The appearance of calm is obviously deceptive. The Bosphorus, geologists agree, was made in a cataclysm. Seven thousand years ago, the rising seas broke through to make this narrow channel between the cold north and the Homeric Mediterranean.  When Jason brought his Argonauts through here, in a garbled echo of the earliest days of trader Greeks seeking Georgian gold, they faced being crushed by the Clashing Rocks.

The Bosphorus gives Istanbul an edge of danger and excitement. It always has: Byron pretended to have seen bodies washed up beneath the walls of the seraglio. Even now, ships ride at anchor in the Sea of Marmora like an invasion fleet; the mosques of Asia and Europe brood darkly over the waters that divide them; a lot of the ships that hum through the straits are, ringers for the suspect vessels you get in a Tintin story, their black hulls lettered in Cyrillic, Greek or Chinese characters. Few of them stop; they are only passing through, but they bring with them an inscrutable air of geopolitics and distant deals.

Some of them do stop, in fact, quite unexpectedly. Orhan Pamuk’s memoir of Istanbul devotes several pages to the menace of those passing ships, and it’s something you find yourself thinking about now and then. The rocky shores of the straits are, now, mercifully still, but the Bosphorus is by no means an easy passageway. While a two foot drop in levels between the Black Sea and the Sea of Marmara creates a surface current running from north to south, another, deeper current moving upwards from the Mediterranean scours the bottom of the strait. The indented shoreline makes for vicious counter-currents on the surface, too. Seventy years ago, in 1936, when the Straits were thrown open to all shipping, Istanbul had a population of half a million, and 17 ships passed every day. Now it has twelve million, and almost 5000 ships slide through it every month, Ukrainian ferries, Russian and Bulgarian container ships, Italian cruise liners, and an uncomfortable number of oil and gas tankers from the Black Sea.
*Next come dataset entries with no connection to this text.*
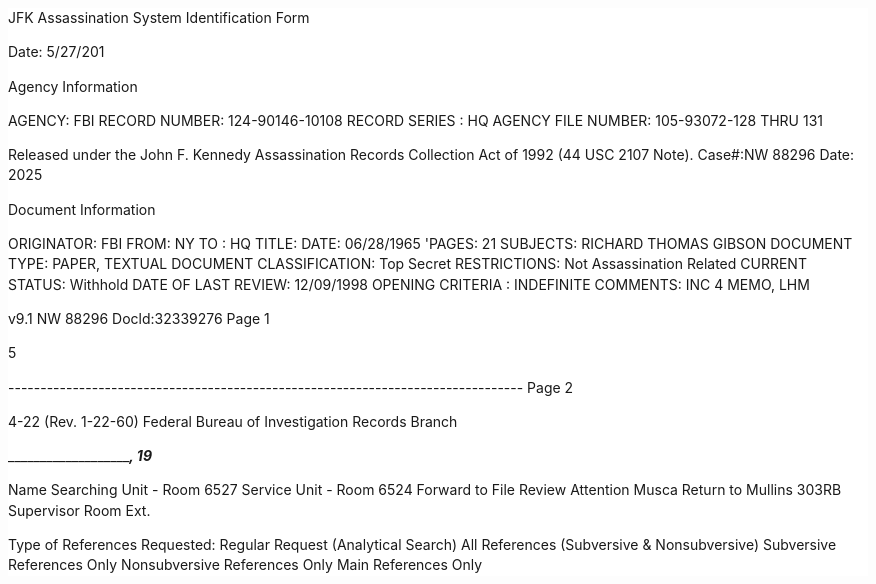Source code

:JFK Assassination System
Identification Form

Date: 5/27/201

Agency Information

AGENCY: FBI
RECORD NUMBER: 124-90146-10108
RECORD SERIES : HQ
AGENCY FILE NUMBER: 105-93072-128 THRU 131

Released under the John F. Kennedy
Assassination Records Collection Act of
1992 (44 USC 2107 Note). Case#:NW
88296 Date: 2025

Document Information

ORIGINATOR: FBI
FROM: NY
TO : HQ
TITLE:
DATE: 06/28/1965
'PAGES: 21
SUBJECTS: RICHARD THOMAS GIBSON
DOCUMENT TYPE: PAPER, TEXTUAL DOCUMENT
CLASSIFICATION: Top Secret
RESTRICTIONS: Not Assassination Related
CURRENT STATUS: Withhold
DATE OF LAST REVIEW: 12/09/1998
OPENING CRITERIA : INDEFINITE
COMMENTS: INC 4 MEMO, LHM

v9.1
NW 88296 Docld:32339276 Page 1

5


-------------------------------------------------------------------------------- Page 2

4-22 (Rev. 1-22-60)
Federal Bureau of Investigation
Records Branch

__________________________, 19_______

Name Searching Unit - Room 6527
Service Unit - Room 6524
Forward to File Review
Attention Musca
Return to Mullins 303RB
Supervisor Room Ext.

Type of References Requested:
Regular Request (Analytical Search)
All References (Subversive & Nonsubversive)
Subversive References Only
Nonsubversive References Only
Main References Only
So the tinkling cutlery on the cloth is not entirely without menace, and it’s best, really, to devote your attentions to the culinary traffic of the Bosphorus, instead. Turbot, mackerel, bonito and mullet; Istanbullus lament the slow decline of the dolphins whose appearance  marked the arrival of the lufer, a bluefish which is a speciality of the city, but as the late Alan Davidson wrote, ‘these varied waters yield rich crops of fish, and the Turks, whose cuisine is ranked by many the finest in the world, do justice to it.’